Зинаида Гиппиус - Чего не было и что было
Но неужели Вишняк, или кто-нибудь из сегодняшних серьезных политиков, мыслителей, писателей, повинен в таком «мещанстве», исповедует такой странный взгляд на историю? Конечно, нет. А если нет, если и насчет устроения «завтрашнего дня» спорящие согласны (вплоть до «нейтрального» политического строя) — в чем же спор? Отчего «нейтралисты», «простые свободы» и т. д., явно «стоящие на очереди», — из рук Степуна Вишняк не принимает? Нет ли в степуновском «завтрашнем дне» скрытой какой-то особенности, делающей его неприемлемым… пожалуй, и не для одного Вишняка?
Есть. Мы увидим ниже, откуда эта особенность является, где ее вероятные истоки; но сначала надо ее раскрыть.
Речь идет о «завтрашнем» для России дне, то есть — условимся! — о западноевропейском «сегодняшнем». Он построен (как и в России будет строиться, сделавшись сегодняшним) из сегодняшнего данного, из данных понятий демократизма, социализма, свободы права и т. д. Пусть не совершенные, сегодня-то даны — они; они и слаживаются вместе, пригоняются друг к другу для общей постройки.

* ФРАГМЕНТЫ ЗАПИСЕЙ
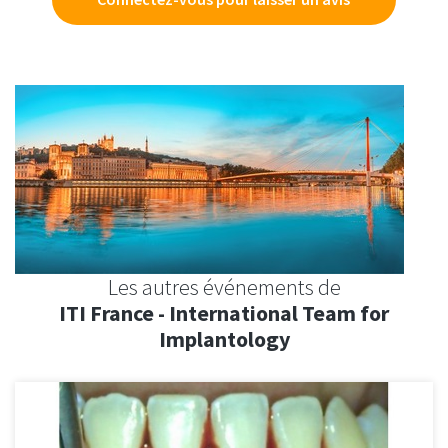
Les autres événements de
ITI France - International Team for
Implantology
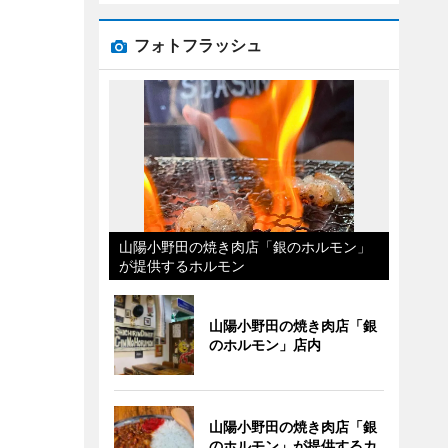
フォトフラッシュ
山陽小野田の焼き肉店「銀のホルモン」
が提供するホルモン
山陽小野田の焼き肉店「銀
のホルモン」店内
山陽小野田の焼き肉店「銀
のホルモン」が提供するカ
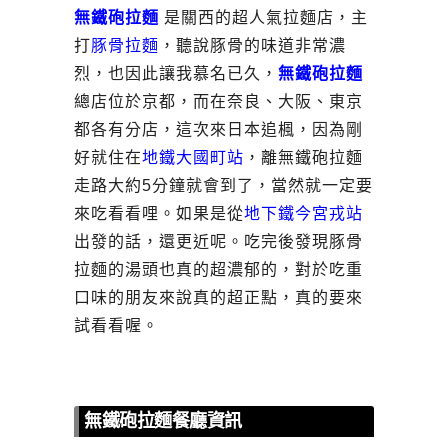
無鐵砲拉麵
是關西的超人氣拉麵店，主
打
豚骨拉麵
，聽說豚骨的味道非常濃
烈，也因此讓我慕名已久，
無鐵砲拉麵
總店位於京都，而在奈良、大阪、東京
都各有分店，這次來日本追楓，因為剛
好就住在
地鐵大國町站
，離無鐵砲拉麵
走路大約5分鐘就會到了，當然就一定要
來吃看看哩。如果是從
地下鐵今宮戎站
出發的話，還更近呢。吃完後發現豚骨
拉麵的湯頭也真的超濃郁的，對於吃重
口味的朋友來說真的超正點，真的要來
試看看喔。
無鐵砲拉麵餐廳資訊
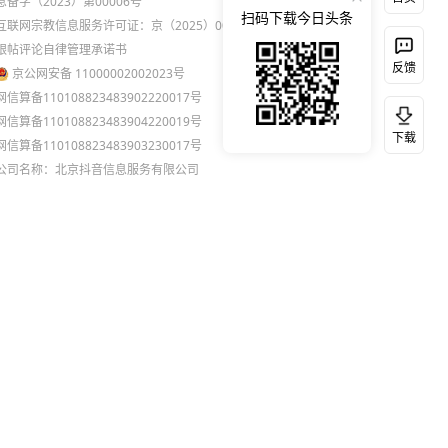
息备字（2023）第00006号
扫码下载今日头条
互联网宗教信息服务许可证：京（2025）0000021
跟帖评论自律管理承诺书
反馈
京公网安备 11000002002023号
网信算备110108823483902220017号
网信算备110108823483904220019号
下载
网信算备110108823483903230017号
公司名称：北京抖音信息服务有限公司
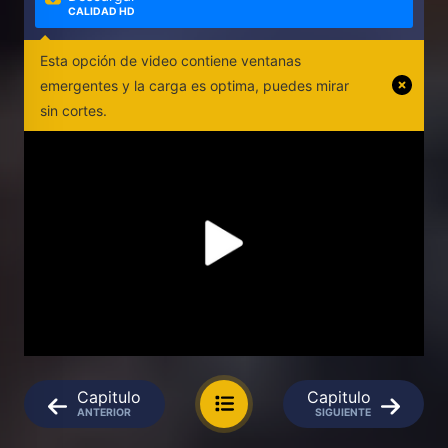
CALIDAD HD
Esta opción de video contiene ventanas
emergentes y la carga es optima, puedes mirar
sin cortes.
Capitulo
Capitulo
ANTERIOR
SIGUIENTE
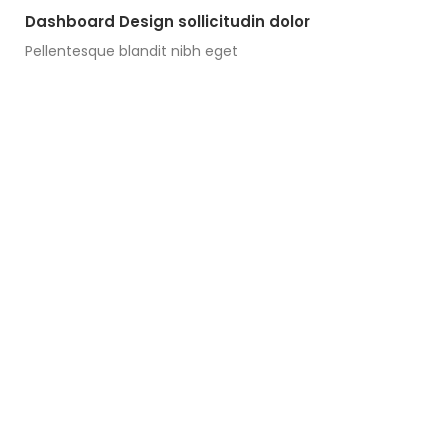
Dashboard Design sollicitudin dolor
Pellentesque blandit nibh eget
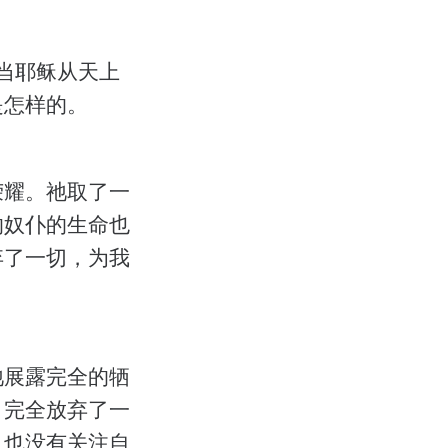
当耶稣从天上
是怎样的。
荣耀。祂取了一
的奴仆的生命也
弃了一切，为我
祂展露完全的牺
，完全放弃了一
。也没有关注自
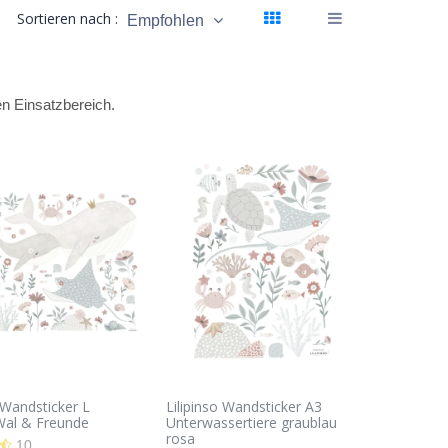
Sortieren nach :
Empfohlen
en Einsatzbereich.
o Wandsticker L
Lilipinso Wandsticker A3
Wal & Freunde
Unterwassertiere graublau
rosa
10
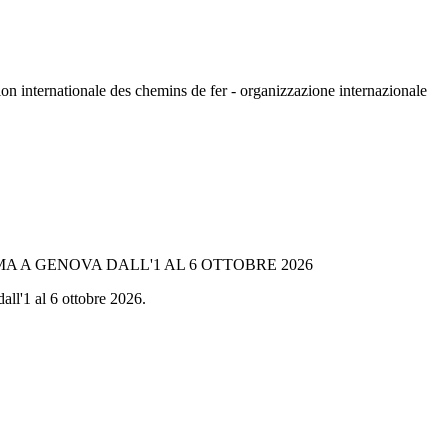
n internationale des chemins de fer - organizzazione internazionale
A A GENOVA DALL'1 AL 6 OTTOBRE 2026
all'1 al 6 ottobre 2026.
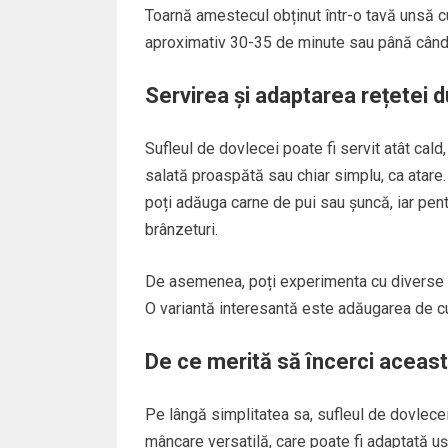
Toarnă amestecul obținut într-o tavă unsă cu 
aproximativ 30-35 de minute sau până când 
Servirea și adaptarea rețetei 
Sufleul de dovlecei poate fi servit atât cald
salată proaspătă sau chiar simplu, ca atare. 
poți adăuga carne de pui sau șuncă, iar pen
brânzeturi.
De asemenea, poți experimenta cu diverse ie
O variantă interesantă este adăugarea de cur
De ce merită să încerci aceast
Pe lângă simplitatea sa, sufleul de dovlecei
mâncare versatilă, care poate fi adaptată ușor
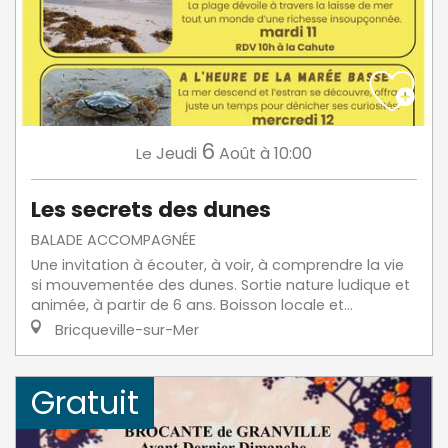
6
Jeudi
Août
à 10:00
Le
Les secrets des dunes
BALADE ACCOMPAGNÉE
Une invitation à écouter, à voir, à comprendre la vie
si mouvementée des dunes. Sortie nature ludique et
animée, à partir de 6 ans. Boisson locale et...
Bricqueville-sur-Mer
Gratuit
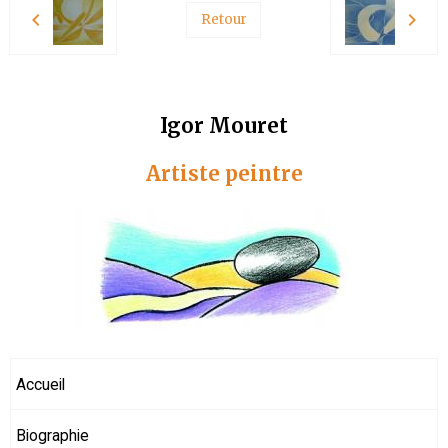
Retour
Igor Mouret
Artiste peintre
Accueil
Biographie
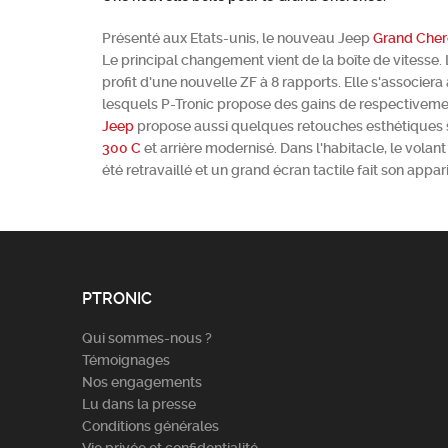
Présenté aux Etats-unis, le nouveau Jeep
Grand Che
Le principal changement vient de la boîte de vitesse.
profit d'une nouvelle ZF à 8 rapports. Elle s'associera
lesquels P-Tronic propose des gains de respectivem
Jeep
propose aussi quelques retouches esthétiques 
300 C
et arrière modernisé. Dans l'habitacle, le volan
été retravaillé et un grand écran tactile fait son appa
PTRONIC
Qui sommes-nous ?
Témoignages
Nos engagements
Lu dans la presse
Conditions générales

* ЗАДАНИЕ
Ответьте на вопросы по тексту Зинаиды Гиппиус «Чего не было и что было»:
(а) Из чьих рук Вишняк не принимает «нейтралистов» и «простые свободы»?
(б) С каким днем автор условливается отождествить «завтрашний» для России день?
(в) Из каких данных понятий, по тексту, построен этот день?

* ОТВЕТ
(а) Из рук Степуна.
(б) С западноевропейским «сегодняшним» днем.
(в) Из понятий демократизма, социализма, свободы права и т. д.